Susan J. Quaal, PhD, APRN, CVS, CCRN, University of Utah Health Sciences Center and Department of Cardiology, VA Salt LakeHealthcare System

Prog Cardiovasc Nurs. 2001;16(3) 

In This Article

How Does Blood Pressure Differ in the Iab-Pumped Patient and Which Pressures Should Be Documented?

Figure 2 illustrates the familiar arterial pressure waveform representative of the non-IAB-pumped patient. Systole is normally the highest pressure point generated. The aortic valve opens, rapid ejection occurs, and the ventricle delivers 66%-75% of its stroke volume.[1] Thereafter, flow velocity declines until the pressure in the ventricle falls below aortic pressure and the aortic valve closes, which is marked by the "dicrotic notch," or "incisura."

Arterial pressure waveform, PSP=peak systolic pressure; DN=dicrotic notch; AVO=aortic valve opens; AEDP=aortic end-diastolic pressure.

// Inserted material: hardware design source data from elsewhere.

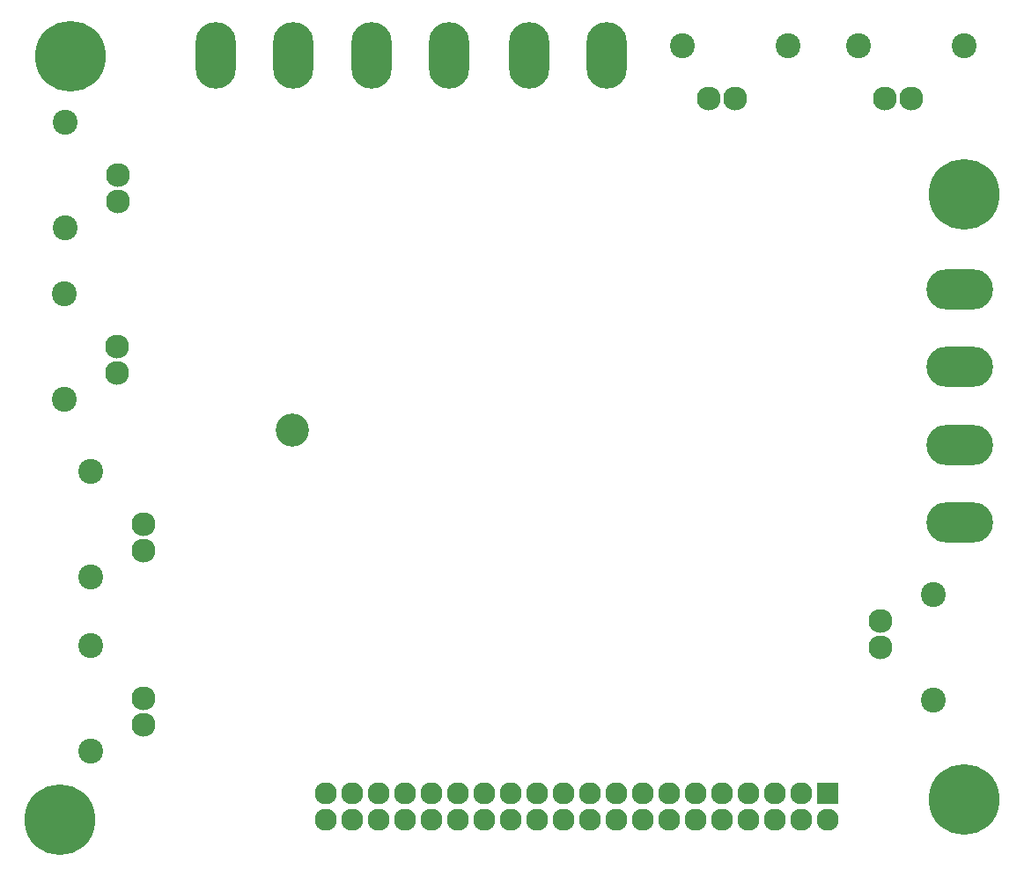
<source format=gbr>
G04 #@! TF.FileFunction,Soldermask,Bot*
%FSLAX46Y46*%
G04 Gerber Fmt 4.6, Leading zero omitted, Abs format (unit mm)*
G04 Created by KiCad (PCBNEW (2016-10-09 revision 6d27087)-master) date 2016 November 17, Thursday 15:53:54*
%MOMM*%
%LPD*%
G01*
G04 APERTURE LIST*
%ADD10C,0.100000*%
%ADD11C,6.800000*%
%ADD12R,2.127200X2.127200*%
%ADD13O,2.127200X2.127200*%
%ADD14C,2.400000*%
%ADD15C,2.300000*%
%ADD16C,3.200000*%
%ADD17O,3.900000X6.400000*%
%ADD18O,6.400000X3.900000*%
G04 APERTURE END LIST*
D10*
D11*
X100000000Y-52500000D03*
X99000000Y-126000000D03*
X186000000Y-124000000D03*
X186000000Y-65825000D03*
D12*
X172830000Y-123425000D03*
D13*
X172830000Y-125965000D03*
X170290000Y-123425000D03*
X170290000Y-125965000D03*
X167750000Y-123425000D03*
X167750000Y-125965000D03*
X165210000Y-123425000D03*
X165210000Y-125965000D03*
X162670000Y-123425000D03*
X162670000Y-125965000D03*
X160130000Y-123425000D03*
X160130000Y-125965000D03*
X157590000Y-123425000D03*
X157590000Y-125965000D03*
X155050000Y-123425000D03*
X155050000Y-125965000D03*
X152510000Y-123425000D03*
X152510000Y-125965000D03*
X149970000Y-123425000D03*
X149970000Y-125965000D03*
X147430000Y-123425000D03*
X147430000Y-125965000D03*
X144890000Y-123425000D03*
X144890000Y-125965000D03*
X142350000Y-123425000D03*
X142350000Y-125965000D03*
X139810000Y-123425000D03*
X139810000Y-125965000D03*
X137270000Y-123425000D03*
X137270000Y-125965000D03*
X134730000Y-123425000D03*
X134730000Y-125965000D03*
X132190000Y-123425000D03*
X132190000Y-125965000D03*
X129650000Y-123425000D03*
X129650000Y-125965000D03*
X127110000Y-123425000D03*
X127110000Y-125965000D03*
X124570000Y-123425000D03*
X124570000Y-125965000D03*
D14*
X99500000Y-58840000D03*
X99500000Y-69000000D03*
D15*
X104580000Y-63920000D03*
X104580000Y-66460000D03*
D16*
X121325000Y-88450000D03*
D14*
X99420000Y-75340000D03*
X99420000Y-85500000D03*
D15*
X104500000Y-80420000D03*
X104500000Y-82960000D03*
D14*
X102000000Y-109215000D03*
X102000000Y-119375000D03*
D15*
X107080000Y-114295000D03*
X107080000Y-116835000D03*
X107080000Y-100120000D03*
X107080000Y-97580000D03*
D14*
X102000000Y-102660000D03*
X102000000Y-92500000D03*
D15*
X177920000Y-106840000D03*
X177920000Y-109380000D03*
D14*
X183000000Y-104300000D03*
X183000000Y-114460000D03*
X169000000Y-51500000D03*
X158840000Y-51500000D03*
D15*
X163920000Y-56580000D03*
X161380000Y-56580000D03*
X178380000Y-56580000D03*
X180920000Y-56580000D03*
D14*
X175840000Y-51500000D03*
X186000000Y-51500000D03*
D17*
X144130000Y-52400000D03*
X151630000Y-52400000D03*
X113975000Y-52400000D03*
X121475000Y-52400000D03*
X128975000Y-52400000D03*
X136475000Y-52400000D03*
D18*
X185500000Y-74910000D03*
X185500000Y-82410000D03*
X185500000Y-89910000D03*
X185500000Y-97410000D03*
M02*

</source>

Figure 3 depicts an arterial pressure waveform altered by IAB pumping and assisting every other beat, which is known as an assist ratio of 1:2. Reference points are expanded to five components:

  1. balloon inflation, termed "diastolic augmented pressure";

  2. balloon deflation during end-diastole producing a low pressure point termed "balloon assisted aortic end-diastolic pressure" (BAEDP);

  3. patient's aortic end-diastolic pressure (without the IAB impact), called "unassisted aortic end-diastolic pressure," (UAEDP);

  4. assisted systole, or the systolic pressure that is generated after a balloon inflation-deflation cycle; and

  5. systole without a preceding IAB-pumped beat, termed "unassisted systole."

Arterial pressure waveform; from an IAB-pumped patient with a 1:2 ratio of assist. See text for explanation of pressure reference points.